90’ların ortasında Salabert, PHY-HP firmasını kurdu. “Fi” şeklinde telaffuz edilen kelimenin ardına birde hoparlör anlamına gelen (fransızca Haute Parleur) HP kısaltması eklendi. Günümüzde küçük ticari firmalar onun yaptığı sürücüleri kendi hoparlörlerinde kullanıyorlar, Almanya’dan Auditorium 23 ; Hollanda’dan Musical Affairs, Fransa’dan Ocellia ve Amerika’dan Tonian Labs. Zaman içerisinde sürücü satış adetlerinin artması ile PHY hayatta kalmayı başarır. Bu dönemde “sağır kulaklar için” 15 inçlik bir sürücü için istekler artar. Ancak Salabert’in bunu yapmak için gerekli sermayesi yoktur. Günümüzde firma, 8 ve 12 inç boyutlarında geniş bantlı sürücüler, bronz kasa içerisine yerleştirilmiş yüksek empedanslı piezo tiz bir sürücü ve 12 inç boyutunda bir tiz sürücü ile entegre edilmiş koaksiyel yapılı bir sürücü üretiyorlar. Gümüş veya bakır ses bobinleri ile donatılmış toplam 8 adet farklı sürücüleri var. Bunların haricinde PHY, kablolar, konektörler ve 15 inç uzunluğunda birde pikap kolu üretiyor.

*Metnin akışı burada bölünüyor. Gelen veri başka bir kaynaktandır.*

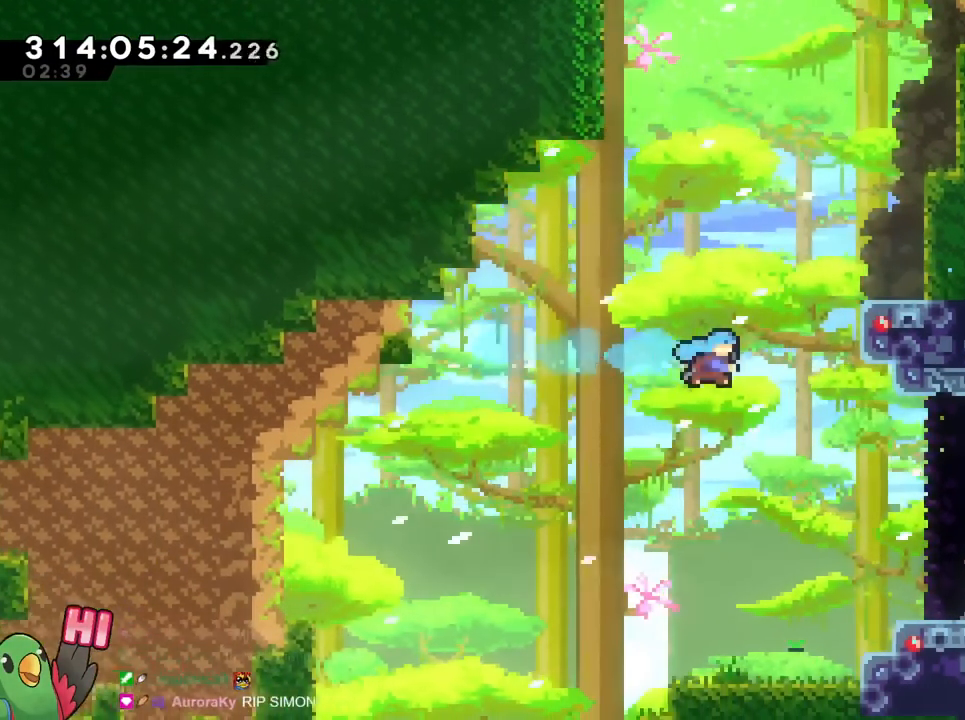
{"buttons": ["L2"], "left_stick": "right", "right_stick": "center", "events": [[417, "DPAD_LEFT", "down"], [484, "DPAD_LEFT", "up"]]}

Firmanın önündeki asıl problem, pazarlama dağılımındaki sorunlar, PHY sürücüleri, modern sürücüler için tasarlanmış kabinler içerisine kolaylıkla takılıp kullanılamıyorlar. Hoparlör üreticilerinin geçmişin ayak izlerini takip edip, muhtemelen daha önce hiç dinlemedikleri başyapıt sayılabilecek örnekleri inceleyip, onların yolunu takip etmek için istekli olmaları gerekiyor. Buna rağmen son iki veya üç senedir hoparlör tasarımının bu bambaşka alanında bir rönesans yaşanıyor. Katı bakış açıları değişerek daha yaygın bir ilgi ve kabul kazanmaya başlıyorlar. Birkaç örnek vermek gerekirse, Feastrex, Omega, Rethm, WLM ve Zu firmalarını düşünün.